• Extract to read:
=== Begin Enclosure ===
They won’t be able to do some of the incredibly nasty things they now can do on a whim: like charge interest on a balance you already paid off; or raise your interest rate from 6.99 percent to 26.99 percent for no good reason and not even bother giving you the bad news; or wait till you rack up a hefty balance on your spanking new zero-percent card and then slap a big fat interest rate on it just because they’re, well, devils. It’s really kind of mind-boggling what the card issuers can get away with, and they’re being much more aggressive about sticking it to consumers now that the economy is in the toilet.
But all that will stop, and they’re really ticked off about it. Turns out they’ve been squeezing about $12 billion a year out of their customers through those dastardly deeds, and they really need that money or their businesses are going to suffer. Sure hope they do.
Have You Seen Me?
Where do you go when you need to find out how to stay safe online? OK, so maybe YouTube wasn’t your first choice, but don’t forget that the site recently banned such offensive acts as kissing and sitting on a bed from the bulk of its channels, relegating those naughty videos to the grown-up section.
=== End Enclosure ===
• Source material:
=== Begin Enclosure ===
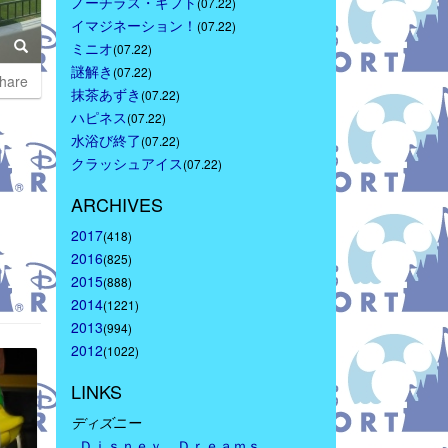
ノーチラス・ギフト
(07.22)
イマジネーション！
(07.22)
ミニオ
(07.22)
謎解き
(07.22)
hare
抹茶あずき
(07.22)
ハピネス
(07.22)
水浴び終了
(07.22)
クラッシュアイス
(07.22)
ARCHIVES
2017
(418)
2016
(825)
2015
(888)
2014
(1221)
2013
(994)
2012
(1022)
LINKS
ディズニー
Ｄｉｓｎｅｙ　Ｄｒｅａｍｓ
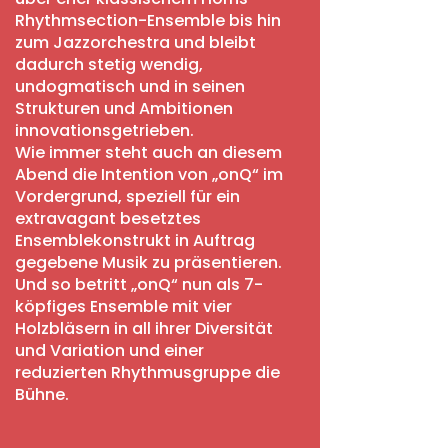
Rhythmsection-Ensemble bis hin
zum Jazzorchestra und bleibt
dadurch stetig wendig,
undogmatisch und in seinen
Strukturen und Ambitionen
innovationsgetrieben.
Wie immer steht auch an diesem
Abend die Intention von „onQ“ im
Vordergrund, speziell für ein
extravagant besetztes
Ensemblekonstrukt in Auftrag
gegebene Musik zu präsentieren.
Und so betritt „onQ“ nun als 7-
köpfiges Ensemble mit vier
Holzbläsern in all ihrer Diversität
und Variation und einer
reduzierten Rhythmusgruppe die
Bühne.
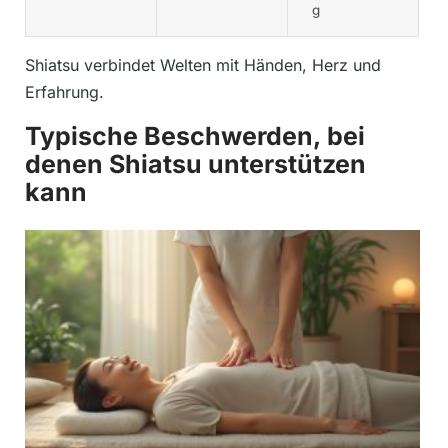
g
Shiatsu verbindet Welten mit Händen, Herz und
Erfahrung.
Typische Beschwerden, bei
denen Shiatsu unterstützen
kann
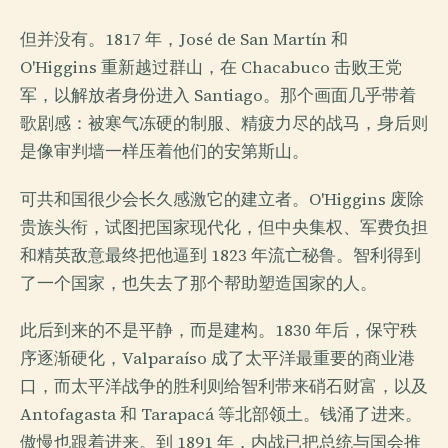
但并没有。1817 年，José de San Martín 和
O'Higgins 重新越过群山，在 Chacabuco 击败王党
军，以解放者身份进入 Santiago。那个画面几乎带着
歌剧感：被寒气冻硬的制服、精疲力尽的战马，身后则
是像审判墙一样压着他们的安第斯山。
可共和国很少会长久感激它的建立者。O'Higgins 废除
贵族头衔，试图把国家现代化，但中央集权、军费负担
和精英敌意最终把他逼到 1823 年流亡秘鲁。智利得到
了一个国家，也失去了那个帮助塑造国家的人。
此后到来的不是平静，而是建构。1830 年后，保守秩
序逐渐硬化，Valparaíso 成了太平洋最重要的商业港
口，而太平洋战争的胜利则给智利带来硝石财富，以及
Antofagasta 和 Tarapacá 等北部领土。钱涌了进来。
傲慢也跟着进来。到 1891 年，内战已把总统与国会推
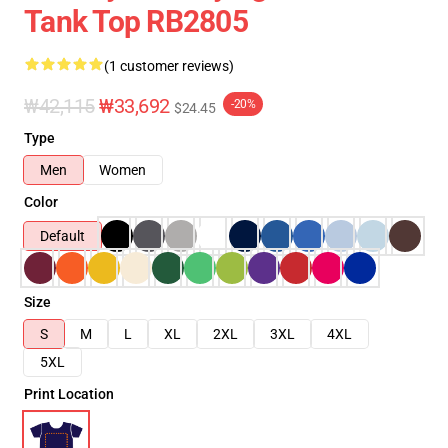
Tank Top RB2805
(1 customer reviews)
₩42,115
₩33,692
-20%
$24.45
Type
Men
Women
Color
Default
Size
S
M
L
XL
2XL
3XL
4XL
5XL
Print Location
=== End Enclosure ===
• Directions:
- a) In the credit card column, write out the stretch from "They won’t be" through "You Seen Me?" with "devils" swapped for "villains".
- b) According to the credit card column, how much money have card issuers been squeezing out of their customers each year through these practices?
- c) Carry the credit card column on from its last sentence.
The entries stand apart from the credit card column and are only separate material.

• Exercise answers:
- a)
They won’t be able to do some of the incredibly nasty things they now can do on a whim: like charge interest on a balance you already paid off; or raise your interest rate from 6.99 percent to 26.99 percent for no good reason and not even bother giving you the bad news; or wait till you rack up a hefty balance on your spanking new zero-percent card and then slap a big fat interest rate on it just because they’re, well, villains. It’s really kind of mind-boggling what the card issuers can get away with, and they’re being much more aggressive about sticking it to consumers now that the economy is in the toilet.
But all that will stop, and they’re really ticked off about it. Turns out they’ve been squeezing about $12 billion a year out of their customers through those dastardly deeds, and they really need that money or their businesses are going to suffer. Sure hope they do.
Have You Seen Me?

- b) About $12 billion a year.

- c)
So, see, YouTube protects kids, right? Actually, the company worked with the National Center for Missing and Exploited Children — yeah, the same people who put those “have you seen me?” ads on milk cartons — to create a section of the site that offers advice and resources for reporting such things as child exploitation and cyberbullying, as well as for preventing suicide.
And if you think about it, how many kids are looking at YouTube versus a milk carton? My money’s on YouTube.
Kids These Days
Even though I was once a teen driver myself, I am now a little older and a little crankier, and I don’t much like the idea of sharing the road with them.
What’s more, in my day, most of us didn’t have cell phones to distract us from the road; now you’ve got people texting while driving — and that’s not a behavior limited to teens.
But parents who are worried about their young motorists’ driving habits can check out Key2SafeDriving, an invention from researchers at the University of Utah.
The car key you give your teen goes into a Bluetooth-enabled enclosure. You then pair that enclosure with your teen’s phone. Now every time your kid slides the key out of the enclosure — in order to stick it into the ignition, presumably — the phone becomes temporarily disabled.
It can still dial 9-1-1 and other numbers the parent programs into the system, but it’s otherwise useless until the key goes back inside. So now teens won’t be able to use their phones while driving — they’ll have to reach over to get their friend’s. Now get off my lawn.
Survey Porn
Sex, sex, sexy sex sex!!!! Did I get your attention? Of course I did, because we humans are hard-wired to respond to such things — and it’s that instinctive reaction that Intel was banking on when it released the results of a survey on the importance of the Internet in our daily lives.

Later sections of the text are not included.